__SUPPLIED ENTRIES__
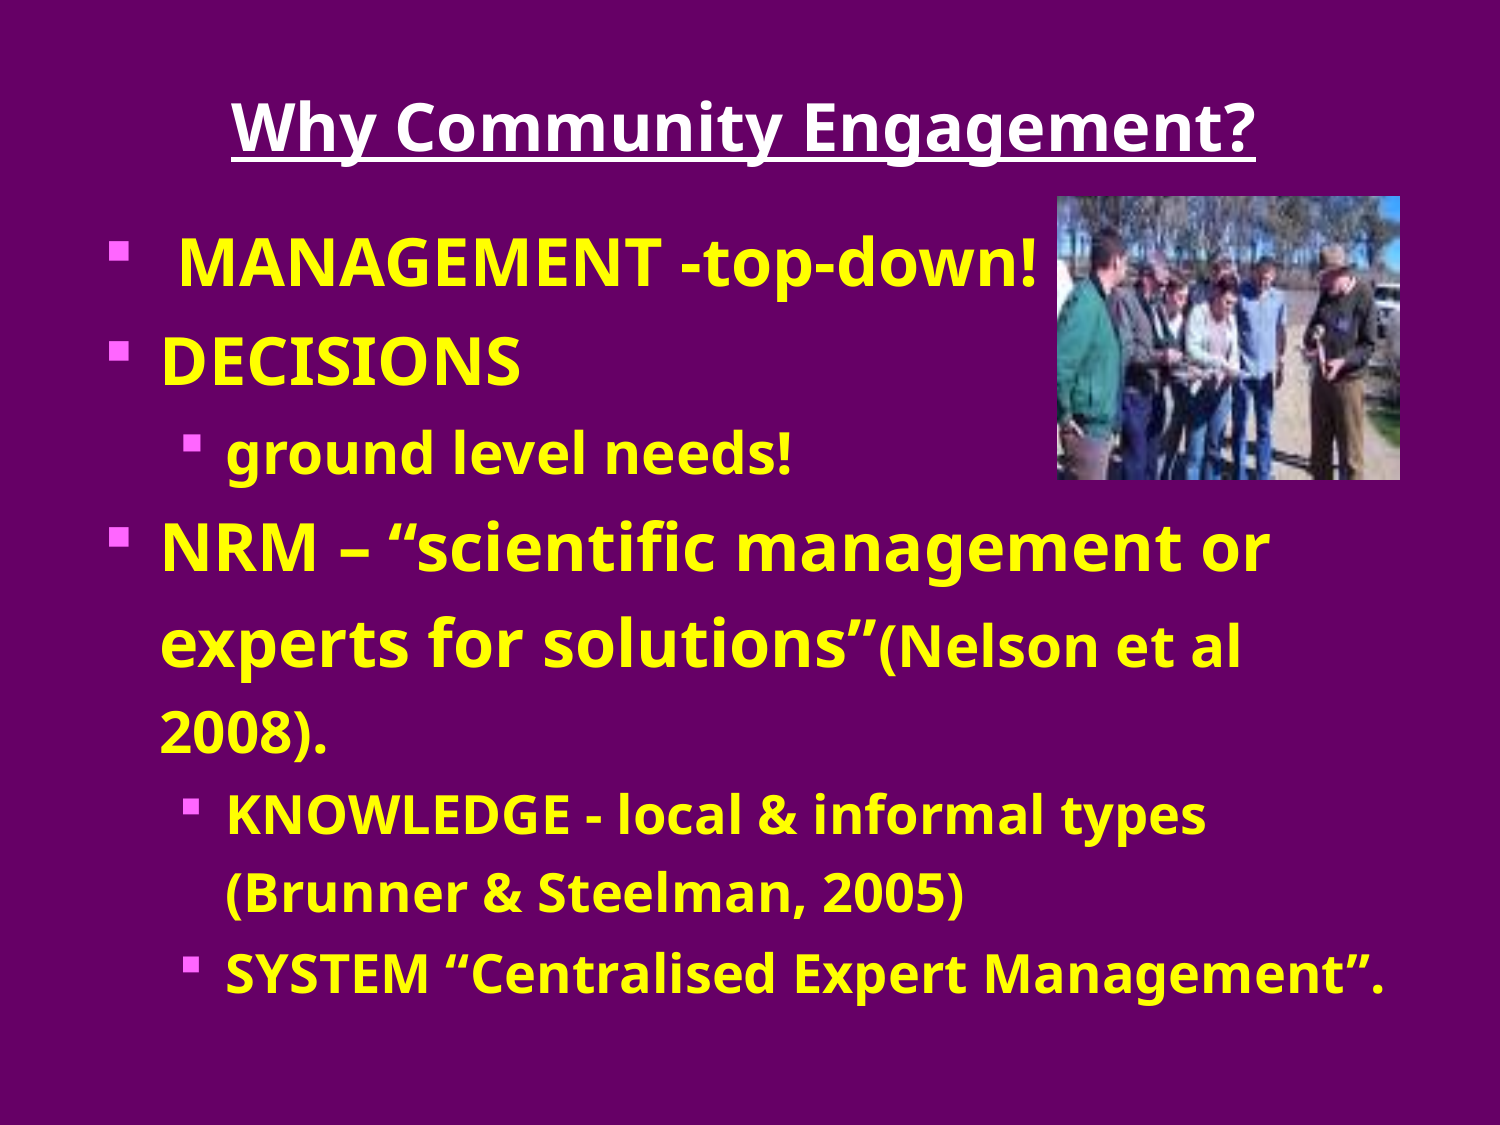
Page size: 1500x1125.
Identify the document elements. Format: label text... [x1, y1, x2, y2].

--

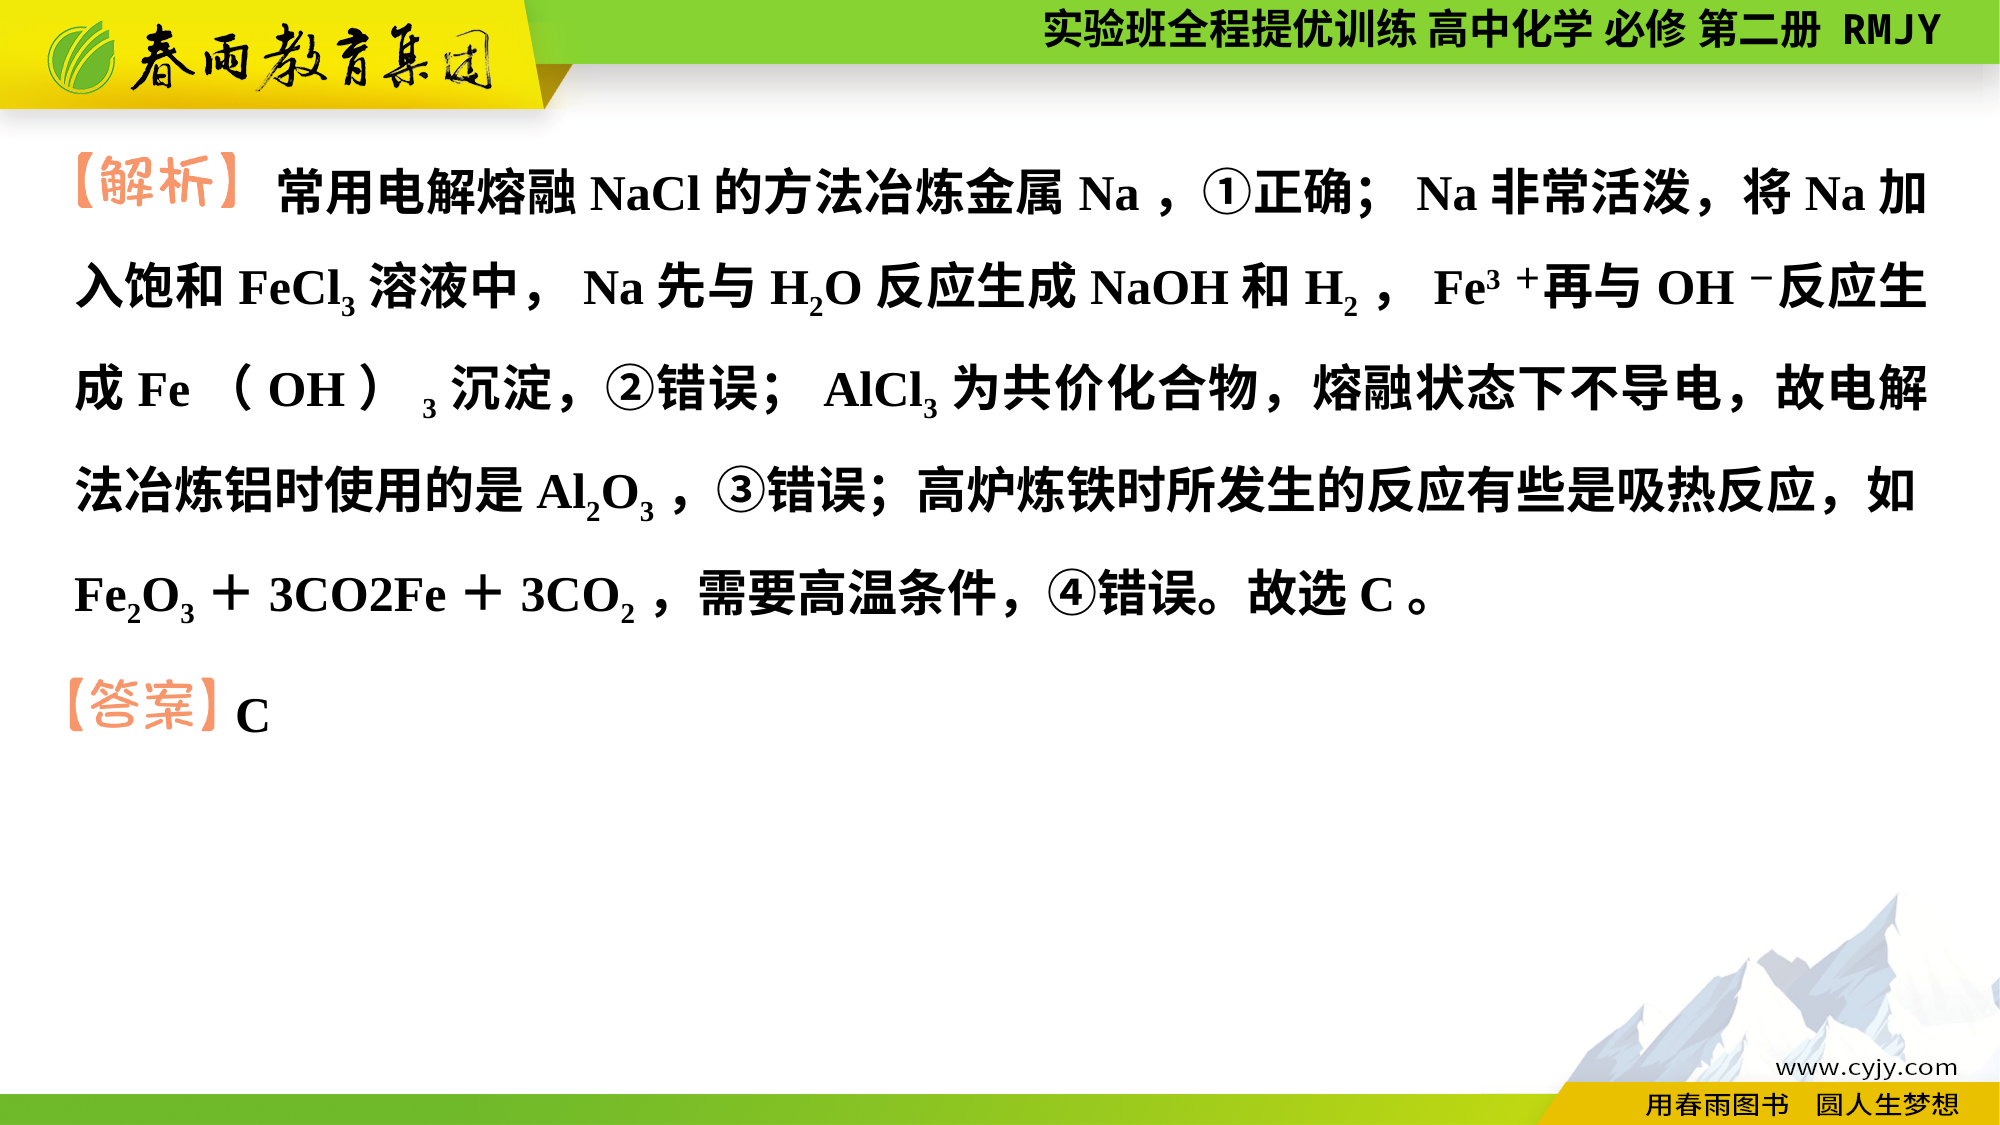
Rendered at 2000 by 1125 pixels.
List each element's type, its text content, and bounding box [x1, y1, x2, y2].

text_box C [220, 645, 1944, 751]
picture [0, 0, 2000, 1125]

---

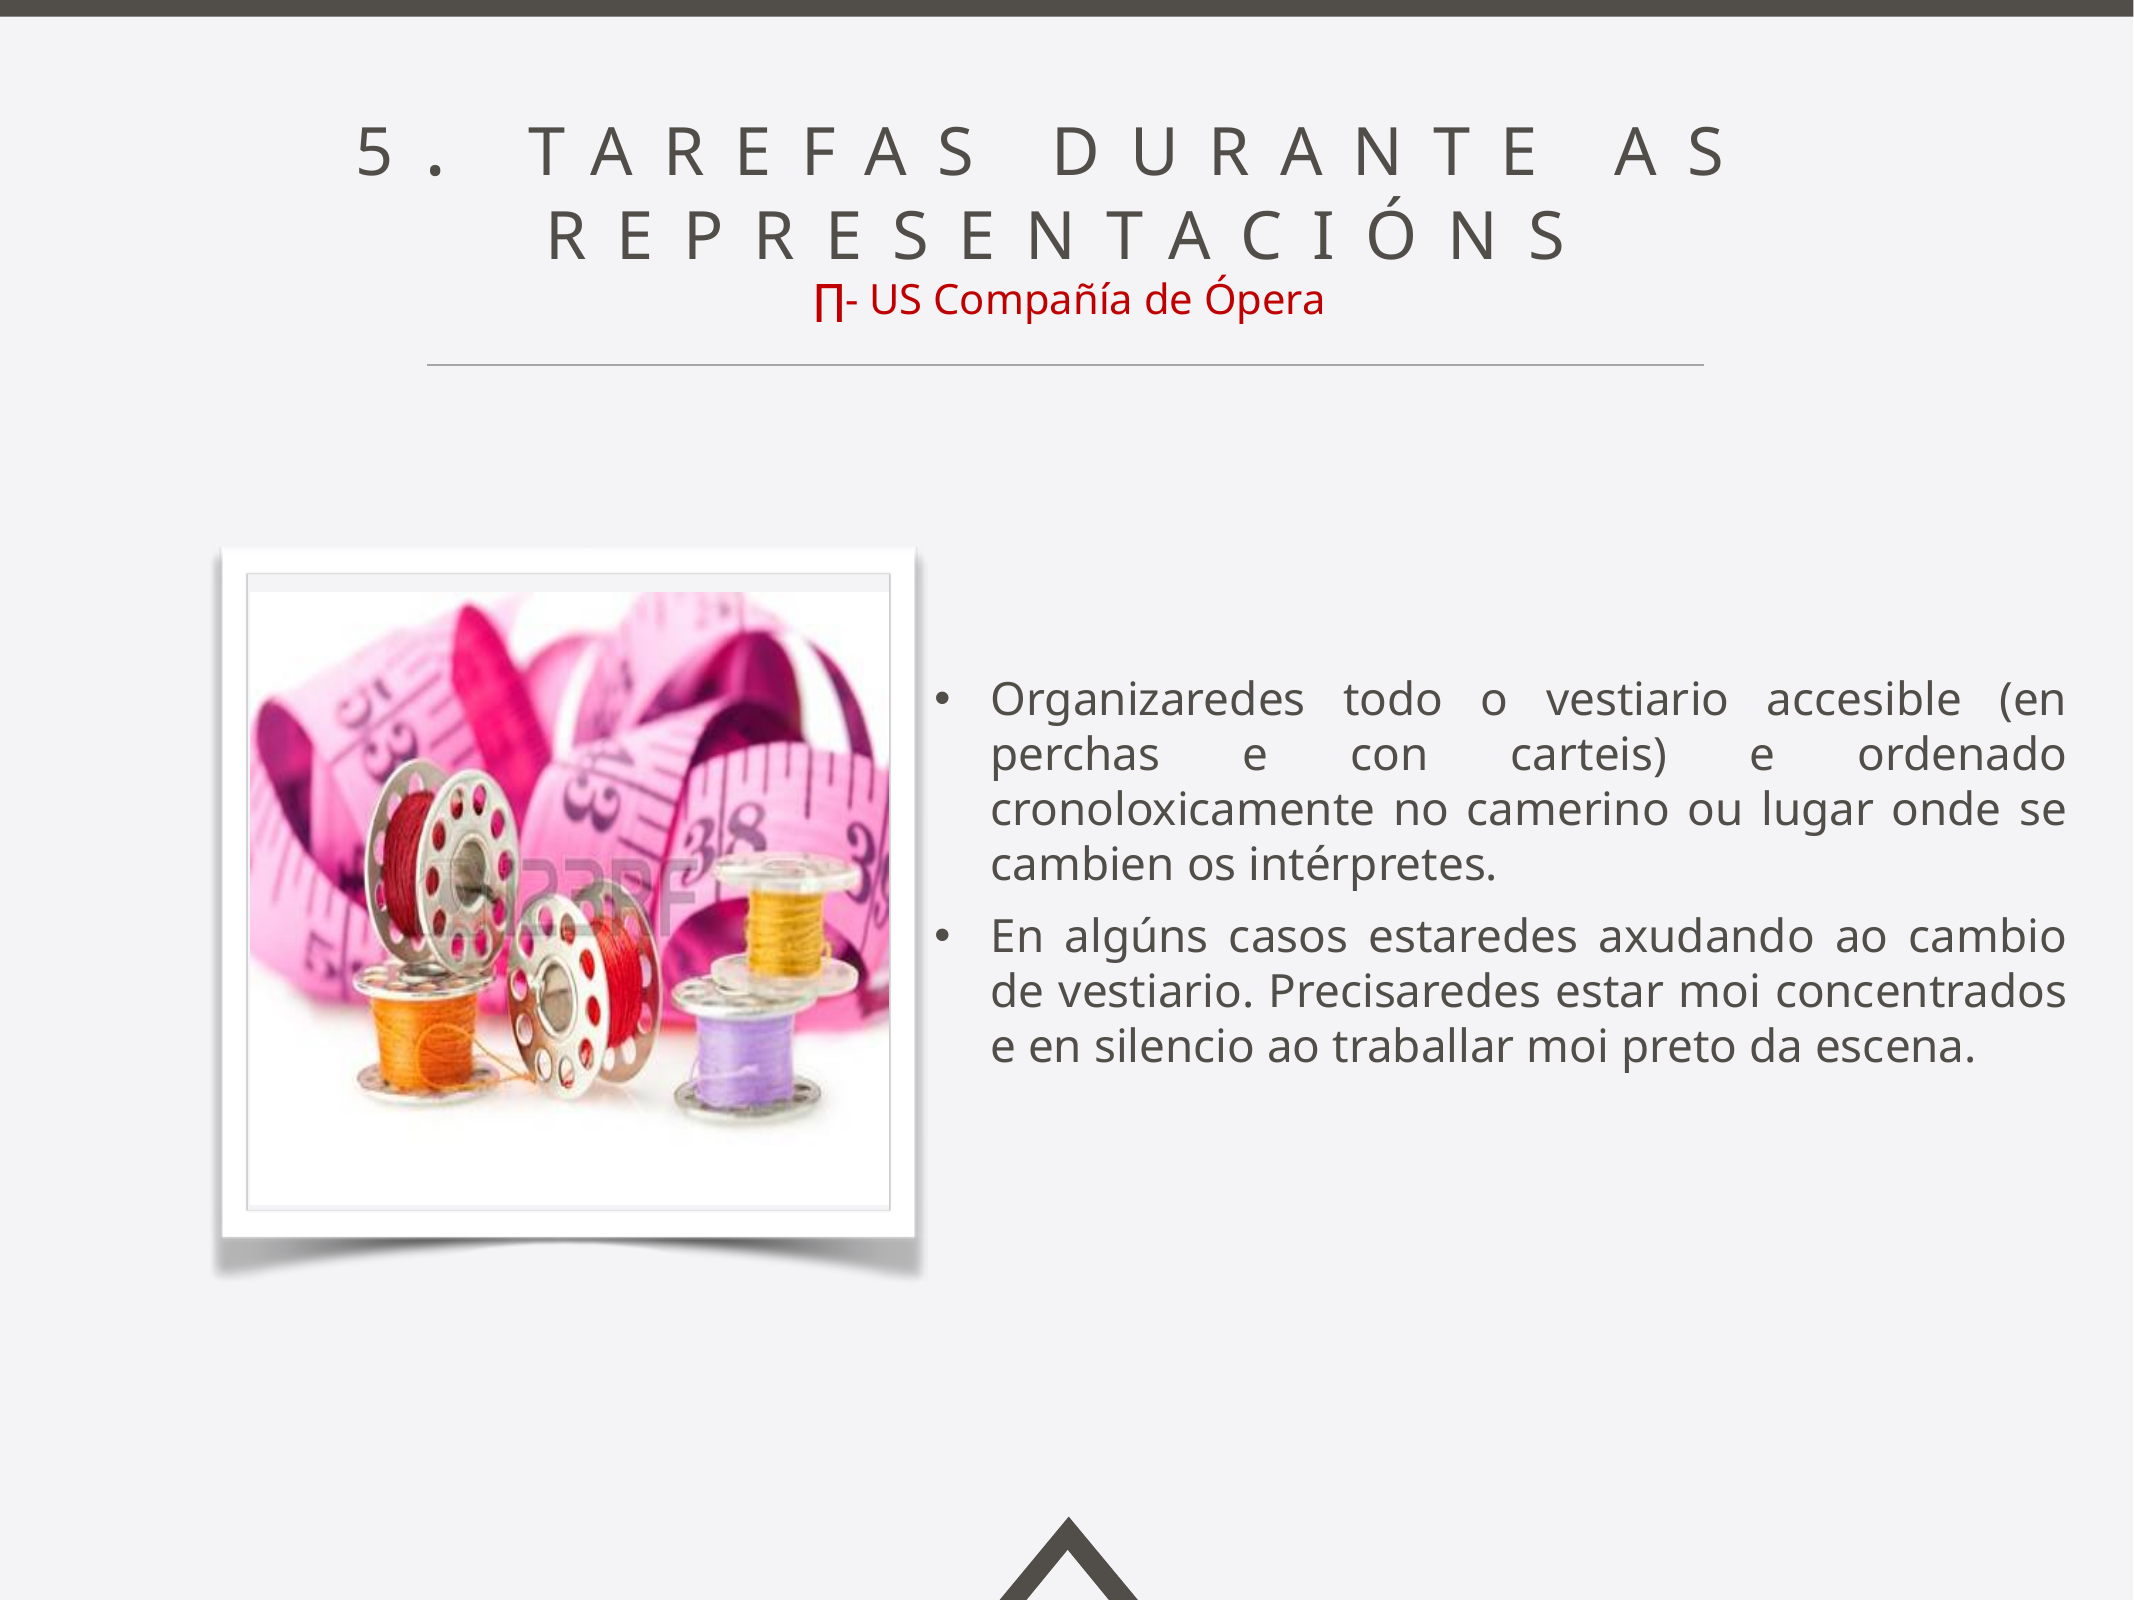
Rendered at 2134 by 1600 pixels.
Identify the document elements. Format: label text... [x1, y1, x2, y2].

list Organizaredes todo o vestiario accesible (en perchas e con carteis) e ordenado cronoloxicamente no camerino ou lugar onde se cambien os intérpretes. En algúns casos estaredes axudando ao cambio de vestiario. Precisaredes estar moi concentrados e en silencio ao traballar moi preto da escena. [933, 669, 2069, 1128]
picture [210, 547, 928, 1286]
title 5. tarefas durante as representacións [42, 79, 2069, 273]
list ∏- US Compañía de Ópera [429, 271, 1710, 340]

__WHAT THE TASK ASKS__
Return every line holding the word "pixels" from the records.

__ANSWER TO THIS PROBLEM__
Rendered at 2000 by 1125 pixels.
Rendered at 2134 by 1600 pixels.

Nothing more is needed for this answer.